§ **EXCERTO**:
== == ==
A opinião é dada por, Gabriel Mendes, Coordenador Técnico da Federação Portuguesa de Ciclismo. A visão sobre o rendimento e o treino sofreu uma clara ruptura epsistemológica. Deixou de se ver o jogador, ciclista, atleta, etc., como um somatório de capacidades para ser interpretado do ponto de vista das suas acções, enquadradas num todo complexo. Se o pensamento Cartesiano começa a abandonar as modalidade individuais, as quais, apresentam uma estrutura de rendimento menos complexa, então é urgente irradicá-lo por completo dos desportos colectivos.

Neste contexto, em 2003, o professor Silveira Ramos defendia que ““o Futebol pode ser decomposto nas suas partes constituintes – técnica, táctica, física, psíquica, social, das leis de jogo, etc.” ou “então pode ser decomposto em – acções individuais e colectivas – considerando que cada uma delas é constituída em termos técnicos, tácticos, físicos, psíquicos, sociais, etc.” E concluía… “ao procedermos à análise das capacidades dos jogadores e da equipa, com o sentido de conhecermos melhor cada uma delas, corremos, como já foi referido, o risco de “isolar” determinados aspectos, criando teoricamente capacidades isoladas, que nas acções do jogo têm um significado mais amplo e menos repartido. Qualquer capacidade que se considere isoladamente, manifesta-se sempre pelos comportamentos do jogador no desempenho das tarefas em jogo, sendo esses comportamentos expressos de forma global e não através de uma única capacidade, ou grupo de capacidades. Cada acção desenvolvida em jogo, é consequência de diversos factores, mesmo que algum, ou alguns sejam mais evidentes à nossa observação”.
== == ==
§ **CONJUNTO DE DADOS**:
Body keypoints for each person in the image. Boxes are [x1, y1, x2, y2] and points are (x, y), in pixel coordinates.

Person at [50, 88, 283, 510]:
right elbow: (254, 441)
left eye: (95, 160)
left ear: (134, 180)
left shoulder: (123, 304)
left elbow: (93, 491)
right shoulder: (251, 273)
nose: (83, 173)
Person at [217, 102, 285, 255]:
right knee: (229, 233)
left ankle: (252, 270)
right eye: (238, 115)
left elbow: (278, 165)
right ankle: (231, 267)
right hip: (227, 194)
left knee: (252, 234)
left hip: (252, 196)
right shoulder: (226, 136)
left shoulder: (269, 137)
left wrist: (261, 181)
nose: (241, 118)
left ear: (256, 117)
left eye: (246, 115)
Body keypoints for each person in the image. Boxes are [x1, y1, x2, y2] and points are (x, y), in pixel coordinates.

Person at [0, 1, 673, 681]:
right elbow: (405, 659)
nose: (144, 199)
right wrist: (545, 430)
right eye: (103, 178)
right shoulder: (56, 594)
== == ==
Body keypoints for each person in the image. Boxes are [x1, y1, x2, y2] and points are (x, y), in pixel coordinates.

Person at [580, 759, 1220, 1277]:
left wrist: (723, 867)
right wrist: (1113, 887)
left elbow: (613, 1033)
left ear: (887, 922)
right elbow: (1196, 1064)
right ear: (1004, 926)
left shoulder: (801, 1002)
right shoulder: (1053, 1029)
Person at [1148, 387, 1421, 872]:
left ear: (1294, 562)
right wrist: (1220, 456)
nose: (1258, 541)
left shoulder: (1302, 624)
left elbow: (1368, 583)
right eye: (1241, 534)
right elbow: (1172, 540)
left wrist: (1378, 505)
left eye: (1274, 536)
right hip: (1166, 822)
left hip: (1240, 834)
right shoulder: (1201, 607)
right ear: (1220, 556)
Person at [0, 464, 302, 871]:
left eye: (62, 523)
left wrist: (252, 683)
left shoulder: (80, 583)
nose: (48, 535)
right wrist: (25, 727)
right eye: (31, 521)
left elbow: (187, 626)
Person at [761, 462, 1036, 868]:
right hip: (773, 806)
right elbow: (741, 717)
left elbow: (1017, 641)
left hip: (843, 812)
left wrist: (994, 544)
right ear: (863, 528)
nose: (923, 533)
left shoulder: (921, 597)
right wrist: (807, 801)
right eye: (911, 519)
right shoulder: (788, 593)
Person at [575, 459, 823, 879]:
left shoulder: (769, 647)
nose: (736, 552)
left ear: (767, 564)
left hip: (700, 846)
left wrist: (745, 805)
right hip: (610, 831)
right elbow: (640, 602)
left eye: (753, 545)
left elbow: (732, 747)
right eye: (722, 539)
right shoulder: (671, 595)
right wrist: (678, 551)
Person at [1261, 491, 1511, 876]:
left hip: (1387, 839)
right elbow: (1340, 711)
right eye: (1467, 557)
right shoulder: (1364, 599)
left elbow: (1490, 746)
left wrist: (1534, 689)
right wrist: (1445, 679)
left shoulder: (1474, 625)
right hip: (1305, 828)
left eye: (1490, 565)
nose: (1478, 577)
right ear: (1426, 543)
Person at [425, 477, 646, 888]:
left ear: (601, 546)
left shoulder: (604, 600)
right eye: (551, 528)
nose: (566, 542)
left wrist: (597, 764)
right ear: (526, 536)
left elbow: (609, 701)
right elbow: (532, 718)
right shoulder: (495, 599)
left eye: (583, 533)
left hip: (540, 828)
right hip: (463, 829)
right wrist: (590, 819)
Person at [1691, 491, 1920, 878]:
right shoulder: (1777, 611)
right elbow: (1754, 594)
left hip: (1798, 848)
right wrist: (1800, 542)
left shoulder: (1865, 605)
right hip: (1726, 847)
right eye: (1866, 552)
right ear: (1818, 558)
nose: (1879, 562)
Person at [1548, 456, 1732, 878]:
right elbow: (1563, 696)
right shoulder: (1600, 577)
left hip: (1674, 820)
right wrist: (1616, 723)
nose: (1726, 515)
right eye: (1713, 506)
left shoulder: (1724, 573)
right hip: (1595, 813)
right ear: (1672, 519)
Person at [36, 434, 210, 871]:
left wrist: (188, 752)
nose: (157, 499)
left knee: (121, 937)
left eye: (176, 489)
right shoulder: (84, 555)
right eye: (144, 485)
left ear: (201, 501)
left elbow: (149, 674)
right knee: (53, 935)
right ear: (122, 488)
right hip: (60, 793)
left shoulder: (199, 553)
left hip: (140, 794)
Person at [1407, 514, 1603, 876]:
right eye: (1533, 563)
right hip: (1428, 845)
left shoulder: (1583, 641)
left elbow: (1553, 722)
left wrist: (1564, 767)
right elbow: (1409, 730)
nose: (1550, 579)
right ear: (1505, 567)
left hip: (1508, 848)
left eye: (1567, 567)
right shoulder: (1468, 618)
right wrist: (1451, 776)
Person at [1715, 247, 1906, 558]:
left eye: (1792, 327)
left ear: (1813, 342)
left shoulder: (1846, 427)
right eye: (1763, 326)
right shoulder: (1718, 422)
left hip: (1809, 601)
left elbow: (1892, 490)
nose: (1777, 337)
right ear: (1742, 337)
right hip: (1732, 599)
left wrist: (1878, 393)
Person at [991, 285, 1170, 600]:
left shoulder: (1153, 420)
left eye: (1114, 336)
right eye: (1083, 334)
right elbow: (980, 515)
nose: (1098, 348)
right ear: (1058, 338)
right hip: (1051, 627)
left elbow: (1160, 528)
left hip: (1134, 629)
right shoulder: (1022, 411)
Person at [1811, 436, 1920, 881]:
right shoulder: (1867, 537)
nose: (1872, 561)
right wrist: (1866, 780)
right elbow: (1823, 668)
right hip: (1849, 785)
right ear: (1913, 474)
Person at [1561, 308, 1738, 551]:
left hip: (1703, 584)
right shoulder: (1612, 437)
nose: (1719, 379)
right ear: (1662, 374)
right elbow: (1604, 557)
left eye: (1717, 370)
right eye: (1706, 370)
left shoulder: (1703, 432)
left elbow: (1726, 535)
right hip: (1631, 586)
== == ==
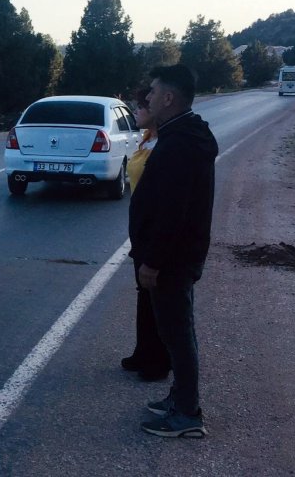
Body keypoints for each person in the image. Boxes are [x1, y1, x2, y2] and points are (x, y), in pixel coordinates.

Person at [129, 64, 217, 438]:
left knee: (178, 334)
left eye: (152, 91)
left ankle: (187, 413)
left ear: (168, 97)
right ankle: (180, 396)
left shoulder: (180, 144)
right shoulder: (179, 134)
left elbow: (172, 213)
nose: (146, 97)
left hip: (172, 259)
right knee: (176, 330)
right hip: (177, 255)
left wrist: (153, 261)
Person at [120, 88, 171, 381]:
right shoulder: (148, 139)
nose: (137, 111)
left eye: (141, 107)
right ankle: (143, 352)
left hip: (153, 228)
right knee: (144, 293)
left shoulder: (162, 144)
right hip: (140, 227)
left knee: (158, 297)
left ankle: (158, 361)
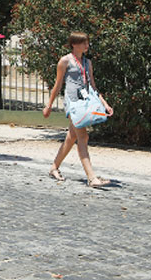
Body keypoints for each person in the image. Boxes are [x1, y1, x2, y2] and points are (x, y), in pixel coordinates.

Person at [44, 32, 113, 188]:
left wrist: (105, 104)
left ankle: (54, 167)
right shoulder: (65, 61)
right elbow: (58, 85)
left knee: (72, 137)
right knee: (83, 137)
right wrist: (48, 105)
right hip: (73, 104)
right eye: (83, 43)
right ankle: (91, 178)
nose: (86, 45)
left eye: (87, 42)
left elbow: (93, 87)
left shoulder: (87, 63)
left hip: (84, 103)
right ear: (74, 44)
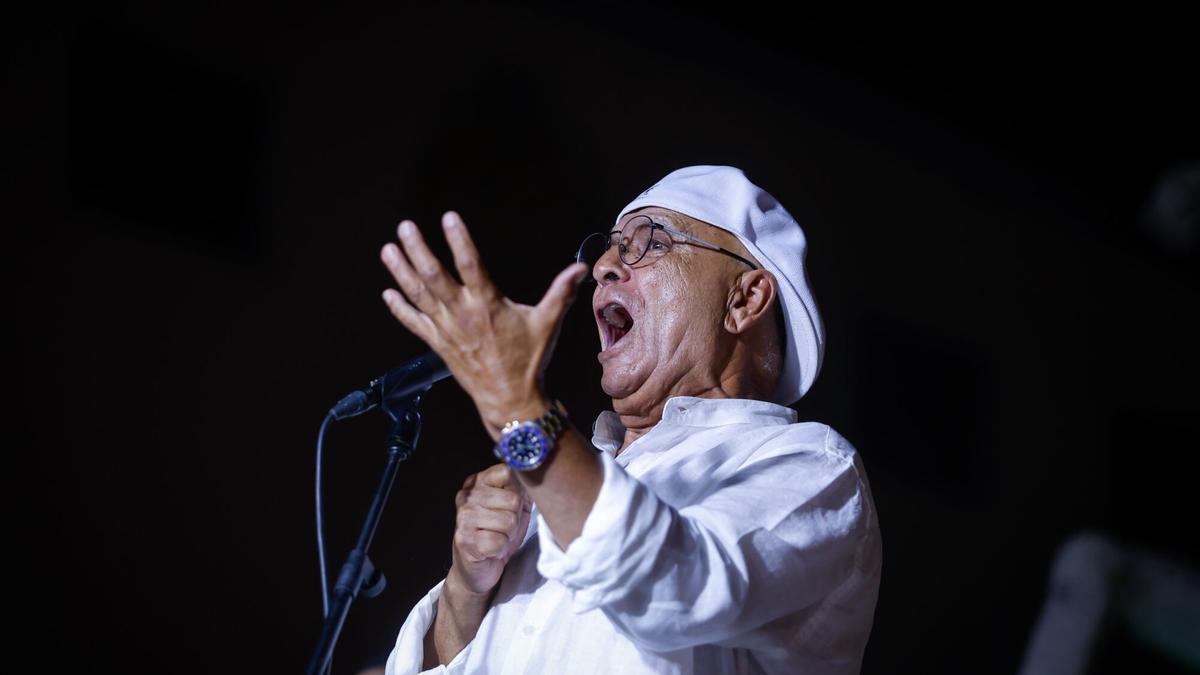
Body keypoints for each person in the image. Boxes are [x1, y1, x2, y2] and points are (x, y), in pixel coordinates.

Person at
== == ==
§ **TAREFAS A REALIZAR**:
1. Transcreva, do texto sobre o treino desportivo, o trecho que começa com as palavras "A opinião é" e termina com "dos desportos colectivos.".
2. Responda, com base no texto sobre o treino desportivo:
(a) Que cargo ocupa Gabriel Mendes?
(b) Em que ano defendia o professor Silveira Ramos a posição citada?
(c) De que desportos é urgente irradicar por completo o pensamento cartesiano?
3. Prossiga o texto sobre o treino desportivo a partir do ponto em que termina.

§ **RESPOSTAS POR TAREFA**:
1.
A opinião é dada por, Gabriel Mendes, Coordenador Técnico da Federação Portuguesa de Ciclismo. A visão sobre o rendimento e o treino sofreu uma clara ruptura epsistemológica. Deixou de se ver o jogador, ciclista, atleta, etc., como um somatório de capacidades para ser interpretado do ponto de vista das suas acções, enquadradas num todo complexo. Se o pensamento Cartesiano começa a abandonar as modalidade individuais, as quais, apresentam uma estrutura de rendimento menos complexa, então é urgente irradicá-lo por completo dos desportos colectivos.

2.
(a) Coordenador Técnico da Federação Portuguesa de Ciclismo.
(b) Em 2003.
(c) Dos desportos colectivos.

3.
“A motricidade

do jogar, no jogo

a de qualidade…

Implica o indivíduo todo!

(Frade, 2014)

Critério

Neste artigo abordamos a necessidade do critério no Futebol. Sendo também uma das qualidades da tomada de decisão de dirigentes e treinadores, aparece aqui, essencialmente associada à explicação do rendimento do jogador de futebol. Assim, procuramos através de diversos autores, as suas perspectivas sobre o tema.

“É incrível a harmonia que pode pôr, numa equipa inteira, alguém que movimenta a bola com precisão, com critério, com a indiscutível autoridade do talento.”

“(…) Pirlo, outro jogador de aparência frágil que se agiganta com a bola. Fazendo girar a equipa em seu redor, falhou o seu primeiro passe ao vigésimo minuto do segundo tempo.”

Jorge Valdado sobre os jogadores Diego e Pirlo, citado por (Gomes, 2009)

Na opinião de (Sá, 2011), é habitual juntar à “”intensidade” outra palavra ouvida recentemente, a “paciência”. Intensidade, no sentido que se pretende aqui dar ao termo, é sempre positiva. Implica concentração, e reactividade de pensamento. Paciência, não. Paciência é um condimento, e não o prato principal, pode ser positiva, se for colocada em cima de qualidade e intensidade, mas pode ser negativa, se não o for. Pessoalmente, prefiro a expressão “critério“, que é menos dogmática e mais aberta à especificidade do jogo. “intensidade” e “critério””.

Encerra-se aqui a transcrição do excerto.